The leaves on the apple tree are out and with the sun on them they glow like tiny green lanterns. I hadn't thought about it before but this is how Christmas tree fairy lights herald spring.
I never expected to lie in the hammock under this tree again; now it seems as if I might even get to harvest some of the fruits. To try to assure myself of a few apples further into the future I spent the morning having a go at propagating it. It is a true tree, not a graft, so I cleared the soil away from twenty suckers, cut them clean off the hefty root they were growing from, selected those with the hairiest roots and potted them. Then I took some cuttings from the twigs, dipped them in rooting hormone and potted those too (extra). If I had some root stock I would try grafting but I don't.
All the while I was thinking about reading Virgil's Georgics at school. I would really struggle reading the Latin now, even with a translation alongside, but somehow the delight of it has stayed in my memory.
Perhaps, partly, it's near the top of my mind because I've recently received (several times!) a chain letter titled Poem Exchange. I've broken the chain but I have sent poems as requested to those at the top of the list. I had a thank you email from one of them, who I don't know, a professor of Latin at Wadham College. My Latin teacher, who I stayed in touch with for a few years after he coaxed me through 'A' level at our very unclassical comprehensive school, had been to Wadham and it prompted me to google him. I was sad to learn that he died last summer. So, thank you, Geoffrey Fallows, for all that poetry whose echoes have stayed with me through the years. This one's for you (Latin below):
Firstly Nature has various ways of propagating trees.

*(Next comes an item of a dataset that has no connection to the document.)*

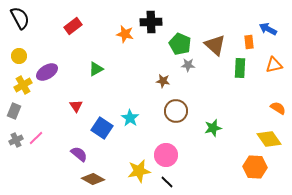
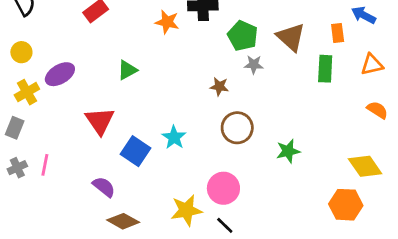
red triangle: (76, 106) -> (100, 121), size x1.6
orange semicircle: (278, 108) -> (377, 110), moved
pink line: (36, 138) -> (45, 165), turned -35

Some, unforced by Man, appear far and wide, on their own,
and colonise the plains and the winding rivers:
such as the pliant osier and the slow-growing broom,
the poplar and the pale silver-leafed willow:
others spring from fallen seed, like the tall
chestnut, the broad-leaved oak of Jupiter’s groves,
and the oak the Greeks consider to be oracular.
With others a dense thicket sprouts from the roots,
as in cherries and elms: even the laurel of Parnassus
springs as a tiny shoot, in its mother’s extensive shade.
These are the methods Nature first ordered: by these means
every kind of forest tree, shrub, and sacred grove flourishes.
There are others that practice has found out for herself,
in her own way. This man cuts shoots from the tender trunk
of the mother tree, and sets them in furrows: that one buries
stems in the ground, as cross-cut stakes and pointed spikes:
other shrubs wait to be bent in curved layers,
and the shoots gain life from their own soil:
others need no roots, and the pruner has no fear
of cutting the top, and trusting the tip to the earth.
Amazing to say, when an olive-trunk is cut,
an olive root thrusts itself out of the dry wood.
And often we see one tree’s branches harmlessly
given over to another’s, a pear altered to carry grafted apples,
and stony cornelian cherries blushing on a plum.
(translation by AS Kline who, in a twist of coincidences, studied maths at the University of Manchester where I dropped Latin and nearly but not quite took up maths)
Principio arboribus uaria est natura creandis.
namque aliae nullis hominum cogentibus ipsae
sponte sua ueniunt camposque et flumina late
curua tenent, ut molle siler lentaeque genistae,
populus et glauca canentia fronde salicta;
pars autem posito surgunt de semine, ut altae
castaneae, nemorumque Ioui quae maxima frondet
aesculus, atque habitae Grais oracula quercus.
pullulat ab radice aliis densissima silua,
ut cerasis ulmisque; etiam Parnasia laurus
parua sub ingenti matris se subicit umbra.
hos natura modos primum dedit, his genus omne
siluarum fruticumque uiret nemorumque sacrorum.
sunt alii, quos ipse uia sibi repperit usus:
hic plantas tenero abscindens de corpore matrum
deposuit sulcis, hic stirpes obruit aruo,
quadrifidasque sudes et acuto robore uallos.
siluarumque aliae pressos propaginis arcus
exspectant et uiua sua plantaria terra;
nil radicis egent aliae summumque putator
haud dubitat terrae referens mandare cacumen.
quin et caudicibus sectis (mirabile dictu)
truditur e sicco radix oleagina ligno;
et saepe alterius ramos impune uidemus
uertere in alterius, mutatamque insita mala
ferre pirum et prunis lapidosa rubescere corna.